Hier ist mein YouTube-Kanal: Beatsleigher - YouTube

Ach, und etwas aus eigener Erfahrung (Ich habe mit VB angefangen, bin dann weiter auf C#, dann auf Java, und jetzt lerne ich noch C++). Wenn dir Java anfangs zu schwer fällt, frag nach!
Ich wollte ursprünglich mit Java anfangen, bin dann zu (und hoffe ich, dass einige wissen, was ich durchgemacht habe ;-( ) VB gewechselt. Das war die schlimmste Entscheidung meiner Programmier-Karriere!

Also frag bloß nach und komme niemals davon weg. Andere Sprachen zu können ist quasi ein Muss, aber wenn du es noch lernst, dann bleib immer am Ball und versuch mit einer Sprache erstmal klarzukommen, und tue nicht den gleichen Fehler wie ich.

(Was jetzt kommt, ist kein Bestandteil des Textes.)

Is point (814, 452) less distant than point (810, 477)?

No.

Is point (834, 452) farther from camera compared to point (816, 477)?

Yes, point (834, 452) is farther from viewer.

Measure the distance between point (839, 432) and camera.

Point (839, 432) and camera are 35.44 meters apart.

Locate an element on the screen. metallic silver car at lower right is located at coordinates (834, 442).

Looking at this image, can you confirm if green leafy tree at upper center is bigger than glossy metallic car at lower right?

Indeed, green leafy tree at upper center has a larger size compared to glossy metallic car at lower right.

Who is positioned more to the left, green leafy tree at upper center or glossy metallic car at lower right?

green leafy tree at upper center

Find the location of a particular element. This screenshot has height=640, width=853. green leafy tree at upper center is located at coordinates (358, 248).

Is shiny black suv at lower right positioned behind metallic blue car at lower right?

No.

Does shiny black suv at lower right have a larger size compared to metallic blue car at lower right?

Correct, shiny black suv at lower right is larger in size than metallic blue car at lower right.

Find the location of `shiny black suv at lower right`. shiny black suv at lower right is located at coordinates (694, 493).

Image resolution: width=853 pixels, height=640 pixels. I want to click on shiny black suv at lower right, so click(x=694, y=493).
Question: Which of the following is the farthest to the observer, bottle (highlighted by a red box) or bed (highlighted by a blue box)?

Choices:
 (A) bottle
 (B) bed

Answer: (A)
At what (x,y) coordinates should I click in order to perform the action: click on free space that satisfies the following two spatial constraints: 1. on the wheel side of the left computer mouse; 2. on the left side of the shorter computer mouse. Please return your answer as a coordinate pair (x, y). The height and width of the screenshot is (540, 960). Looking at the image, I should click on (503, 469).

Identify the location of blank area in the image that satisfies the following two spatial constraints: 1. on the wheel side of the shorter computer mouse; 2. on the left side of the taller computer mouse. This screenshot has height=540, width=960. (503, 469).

So, und jetzt genug mit Off-Topic, ich brauche nämlich selber mal das Wissen der Kollegen hier


----------



## Wlan (2. Feb 2014)

Beatsleigher hat gesagt.:


> Ich mache auf YouTube Java-Tutorials, und (versuche) dabei alles so gut wie möglich zu erklären.
> Vielleicht hilft es dir ja, wenn du selber zum Thema beitragen willst.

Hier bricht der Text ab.